Jeudi matin, une délégation d'une dizaine de militants CSC de Waremme et de cheminots CSC-Transcom a mené une action de sensibilisation aux abords de la gare de Waremme. "Touche pas à mon guichet", cette petite phrase y était sur toutes les lèvres. En effet, beaucoup de navetteurs rencontrés par les militants CSC aux abords et sur les quais ont dit leur attachement aux guichetiers dont la présence rassure les uns, est le gage d’avoir la bonne information pour les autres ou tout simplement est indispensable pour l’achat d’un billet de train. "Je ne suis pas à l’aise avec les automates et je ne sais pas me service d’Internet", confie cette dame.

Accompagné du porte-parole de Navetteurs.be, une petite dizaine de militants CSC du secteur de Waremme et de cheminots de la CSC-Transcom, a invité les voyageurs à signer la pétition en ligne* réclamant l’annulation de la décision du conseil d’administration de la SNCB de fermer 44 guichets et de réduire les horaires d’ouverture de 37 autres.
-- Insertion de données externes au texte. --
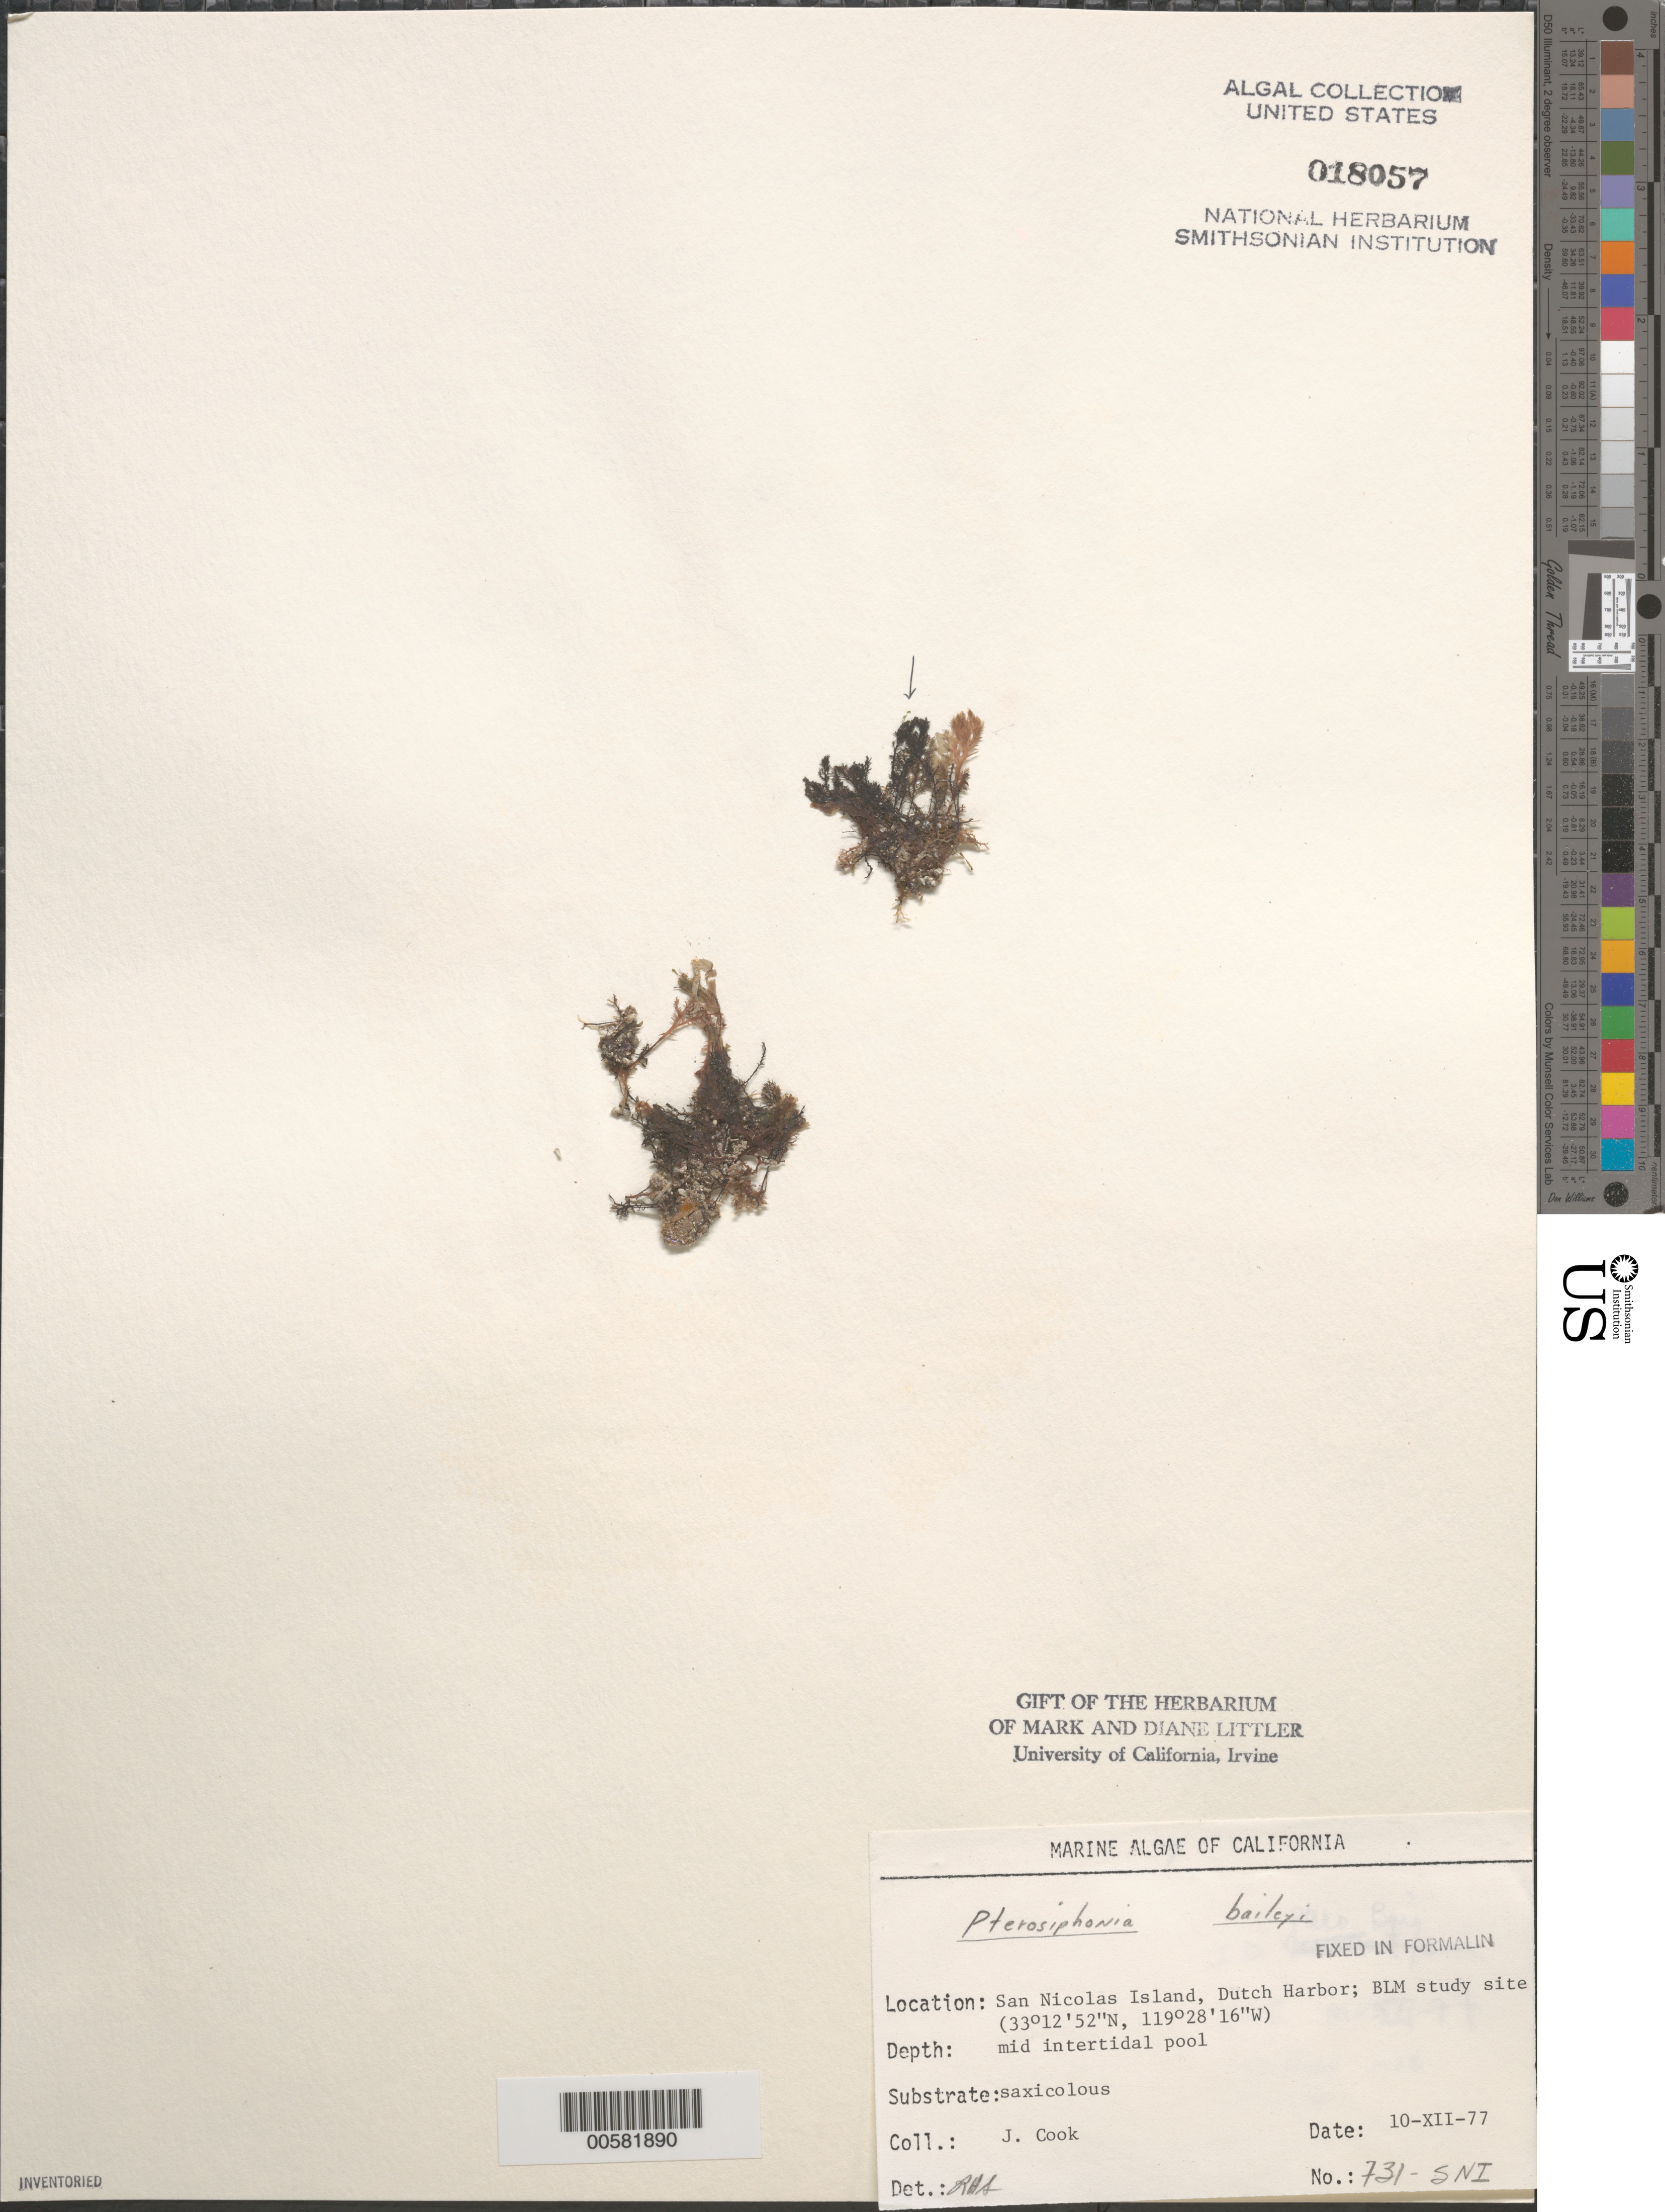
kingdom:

"Nous avons, en une heure, croisé un très grand nombre de navetteurs qui nous ont confié leur désarroi face à la réduction des horaires du guichet de Waremme dont ils craignent à terme la fermeture complète", indiquent les militants CSC. "Les gens préfèrent le contact humain, ils disent que c’est l’essence même d’un service public."

Le guichetier permet d'avoir la bonne information sur les tarifs, les horaires, les correspondances... et est une aide pour tous ceux qui ne sont pas l’aise avec la digitalisation.

"De plus, la fermeture des guichets, ce sont à terme des emplois qui vont disparaître car chaque aîné qui part et qui n’est pas remplacé, c’est un jeune qui n’est pas embauché", insiste Marc Eyen, permanent CSC-Transcom.

En province de Liège, seule la gare d'Ans est concernée par la fermeture des guichets. Des réductions d'heures d'ouverture touchent également les gares de Huy, Liège Saint-Lambert, Spa, Visé, Waremme et Welkenraedt.